Duke Energy completed the sale of its unregulated utility-scale Commercial Renewables business to Brookfield.
The company will use the proceeds from the transaction to strengthen its balance sheet and avoid additional holding company debt issuances. This, in turn, will allow the company to focus on the growth of its regulated businesses.
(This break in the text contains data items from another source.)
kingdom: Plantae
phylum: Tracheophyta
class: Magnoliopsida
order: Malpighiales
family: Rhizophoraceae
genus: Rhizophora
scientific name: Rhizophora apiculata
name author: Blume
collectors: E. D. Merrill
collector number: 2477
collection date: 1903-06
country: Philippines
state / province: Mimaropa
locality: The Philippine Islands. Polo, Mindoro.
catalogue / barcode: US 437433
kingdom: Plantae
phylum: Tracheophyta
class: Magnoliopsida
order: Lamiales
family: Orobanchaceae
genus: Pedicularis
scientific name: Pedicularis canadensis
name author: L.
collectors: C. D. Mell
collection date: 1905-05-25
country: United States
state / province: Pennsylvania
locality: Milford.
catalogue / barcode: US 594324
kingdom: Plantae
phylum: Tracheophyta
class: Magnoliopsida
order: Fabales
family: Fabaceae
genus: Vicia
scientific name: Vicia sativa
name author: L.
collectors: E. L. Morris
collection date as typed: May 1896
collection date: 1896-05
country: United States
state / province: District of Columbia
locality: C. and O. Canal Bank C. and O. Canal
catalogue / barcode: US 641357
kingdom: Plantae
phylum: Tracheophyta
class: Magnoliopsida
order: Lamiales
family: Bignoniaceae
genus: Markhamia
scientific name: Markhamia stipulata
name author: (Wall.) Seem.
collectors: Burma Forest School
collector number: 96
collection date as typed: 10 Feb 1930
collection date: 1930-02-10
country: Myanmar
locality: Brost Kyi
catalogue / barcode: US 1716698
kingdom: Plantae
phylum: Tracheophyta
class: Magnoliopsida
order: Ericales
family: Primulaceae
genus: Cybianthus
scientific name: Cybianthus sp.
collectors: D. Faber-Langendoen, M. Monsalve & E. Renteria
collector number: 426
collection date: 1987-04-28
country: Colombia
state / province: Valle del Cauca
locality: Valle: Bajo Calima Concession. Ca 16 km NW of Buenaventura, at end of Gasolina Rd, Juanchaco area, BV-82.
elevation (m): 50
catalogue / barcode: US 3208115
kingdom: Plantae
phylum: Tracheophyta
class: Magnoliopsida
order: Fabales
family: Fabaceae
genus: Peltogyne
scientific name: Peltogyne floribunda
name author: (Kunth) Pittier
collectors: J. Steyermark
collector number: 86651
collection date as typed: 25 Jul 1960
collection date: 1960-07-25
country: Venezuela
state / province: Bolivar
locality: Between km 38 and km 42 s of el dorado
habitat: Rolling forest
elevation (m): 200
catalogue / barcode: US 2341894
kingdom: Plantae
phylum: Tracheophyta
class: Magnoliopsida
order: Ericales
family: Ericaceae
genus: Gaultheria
This focus includes investments to enhance grid reliability and help incorporate over 30,000 megawatts of regulated renewable energy into its system by 2035.
“The completion of this sale marks the final step in our transition to a fully regulated utility,” Lynn Good, Duke Energy chair, president, and CEO, said. “As we work to address the growing needs of our customers in our regulated jurisdictions, we will continue investing in cleaner energy resources and significant grid enhancements that will deliver value and energy resiliency to our customers and stakeholders.”
The primary operations of the Commercial Renewables business will remain in Charlotte, N.C. The Duke Energy employees that support the business will transition over to Brookfield to maintain business continuity for its operations and customers.
Morgan Stanley and Wells Fargo Securities are serving as financial advisors to Duke Energy for this transaction. Further, Skadden, Arps, Slate, Meagher & Flom is serving as legal counsel to Duke Energy.
The sale agreement was previously announced on June 12, 2023.
Duke Energy, based in Charlotte, serves 8.2 million customers in North Carolina, South Carolina, Florida, Indiana, Ohio, and Kentucky. Its natural gas unit serves 1.6 million customers in North Carolina, South Carolina, Tennessee, Ohio, and Kentucky.